Income Assistance: The governor recommended an increase in the school clothing allowance for children living in families receiving benefits from the Family Independence Program (FIP), at an additional cost of $6.1 million. The governor expanded eligibility for the program to an estimated 25,000 school-age children by providing benefits to all children instead of only those living with grandparents or other caretakers not receiving FIP benefits. The governor also increased the annual benefit from $140 per child to $200.

The governor’s budget did not reverse state policies that have resulted in a drop in the number of families receiving FIP assistance from nearly 80,000 in 2011 to an estimated 25,000 next year, including strict lifetime limits on the receipt of assistance, and the sanctioning of an entire family if one child is truant.
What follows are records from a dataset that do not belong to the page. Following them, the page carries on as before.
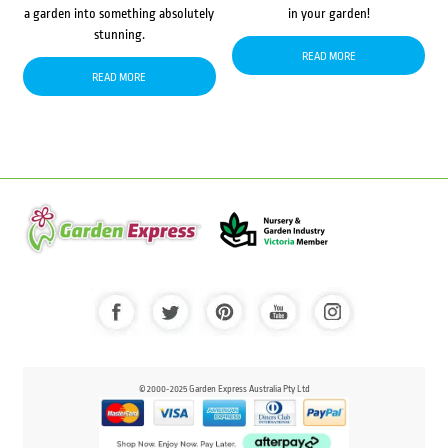
a garden into something absolutely
in your garden!
stunning.
READ MORE
READ MORE
© 2000-2025 Garden Express Australia Pty Ltd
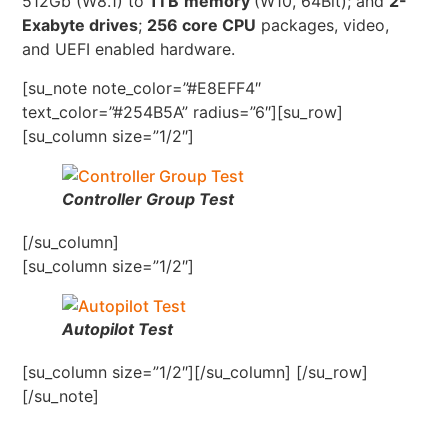
512Gb (W8.1) to
1TB
memory
(W10, 64Bit); and
2-
Exabyte drives
;
256 core CPU
packages, video,
and UEFI enabled hardware.
[su_note note_color=”#E8EFF4″
text_color=”#254B5A” radius=”6″][su_row]
[su_column size=”1/2″]
Controller Group Test
[/su_column]
[su_column size=”1/2″]
Autopilot Test
[su_column size=”1/2″][/su_column] [/su_row]
[/su_note]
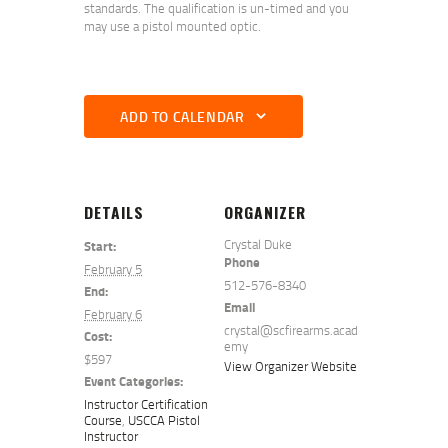
standards. The qualification is un-timed and you
may use a pistol mounted optic.
ADD TO CALENDAR
DETAILS
ORGANIZER
Crystal Duke
Start:
Phone
February 5
512-576-8340
End:
Email
February 6
crystal@scfirearms.acad
Cost:
emy
$597
View Organizer Website
Event Categories:
Instructor Certification
Course
,
USCCA Pistol
Instructor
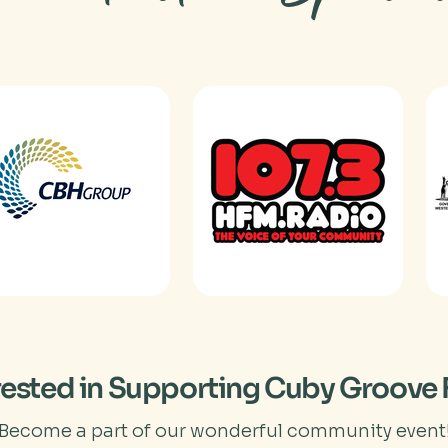
rested in Supporting Cuby Groove 
Become a part of our wonderful community event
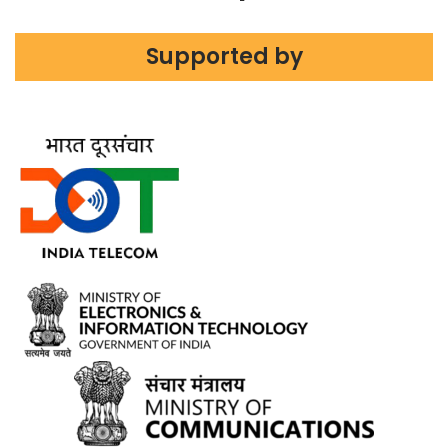
Supported by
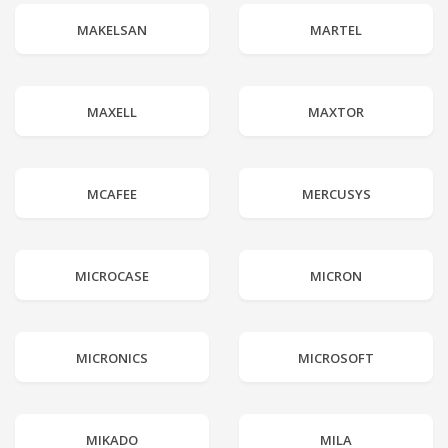
MAKELSAN
MARTEL
MAXELL
MAXTOR
MCAFEE
MERCUSYS
MICROCASE
MICRON
MICRONICS
MICROSOFT
MIKADO
MILA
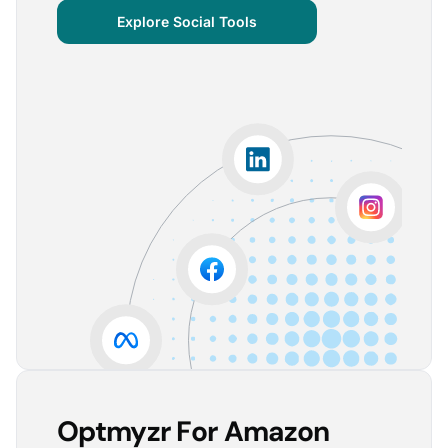
centralized important verticals and other bits of
Explore Social Tools
information that aren’t always easy for clients to
grasp.
The visuals are incredibly user-friendly, making it seamless
for someone without much technical knowledge to
understand the insights.
Lorena A.
Advertising Growth Strategist, Utopiads
5
Account Dashboard is amazing for managing
multiple client accounts.
Being able to set up alerts prevents overspending or
accounts from stopping advertising. Also, it's very
easy to spot accounts underperforming (ROAS /
CPA)
Reinier D.
Team Lead SEA, Blauwe Monsters
Optmyzr For Amazon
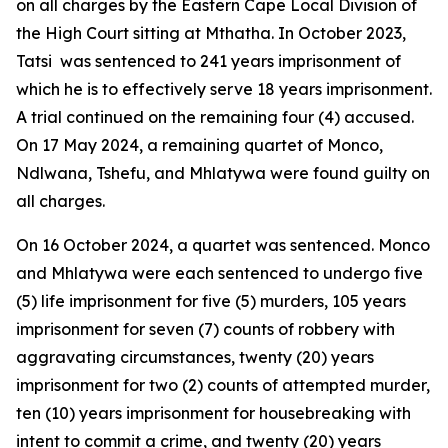
on all charges by the Eastern Cape Local Division of
the High Court sitting at Mthatha. In October 2023,
Tatsi was sentenced to 241 years imprisonment of
which he is to effectively serve 18 years imprisonment.
A trial continued on the remaining four (4) accused.
On 17 May 2024, a remaining quartet of Monco,
Ndlwana, Tshefu, and Mhlatywa were found guilty on
all charges.
On 16 October 2024, a quartet was sentenced. Monco
and Mhlatywa were each sentenced to undergo five
(5) life imprisonment for five (5) murders, 105 years
imprisonment for seven (7) counts of robbery with
aggravating circumstances, twenty (20) years
imprisonment for two (2) counts of attempted murder,
ten (10) years imprisonment for housebreaking with
intent to commit a crime, and twenty (20) years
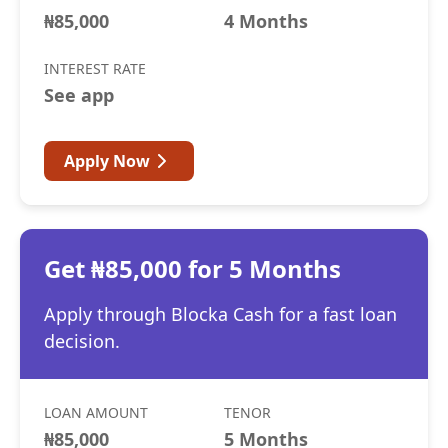
₦85,000
4 Months
INTEREST RATE
See app
Apply Now
Get ₦85,000 for 5 Months
Apply through Blocka Cash for a fast loan
decision.
LOAN AMOUNT
TENOR
₦85,000
5 Months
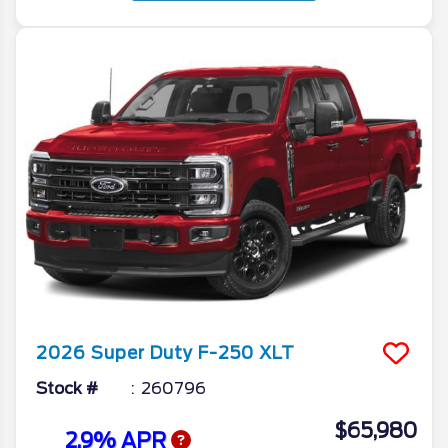
2026
Super Duty F-250
XLT
Stock #
260796
$65,980
2.9% APR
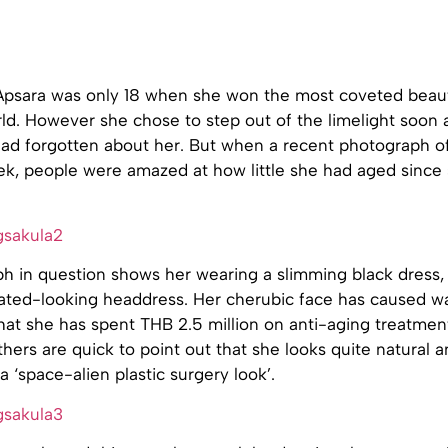
 Apsara was only 18 when she won the most coveted beau
orld. However she chose to step out of the limelight soon 
ad forgotten about her. But when a recent photograph of
ek, people were amazed at how little she had aged since 
h in question shows her wearing a slimming black dress, 
ated-looking headdress. Her cherubic face has caused wa
hat she has spent THB 2.5 million on anti-aging treatment
thers are quick to point out that she looks quite natural 
 ‘space-alien plastic surgery look’.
  • Senate: The Senate included $3.4 million to expand the FIP clothing allowance to all school-age children, but left the per-child annual benefit at its current level of $140.
  • House: The House agreed with the governor’s proposal to expand the FIP school clothing allowance to all school-age children, but increased the per-child annual benefit from $140 to $170, at a cost of $4.8 million.

The League supports the governor’s proposal to expand the school clothing allowance. The maximum monthly FIP payment for a family of three is $492, or less than one-third of the federal poverty level, making it nearly impossible for families to provide basic school clothing for their children without additional support.

Child Abuse and Neglect: The governor provided $10 million in federal funding for an expansion of family preservation programs, including the Parent Partner Program and Family Reunification. The programs prevent the need for foster care and ensure that children are more quickly reunified with their parents when it is safe to do so.

  • Senate: The Senate included $3.1 million in federal funds for the expansion of family preservation services.
  • House: The House included a $3.4 million increase in federal funding for family preservation programs.

The League supports the governor’s proposal to expand family preservation programs by $10 million. While the number of children in families investigated for child abuse and neglect, as well as the number of victims, rose between 2006 and 2014, funding for prevention services has declined or remained stagnant.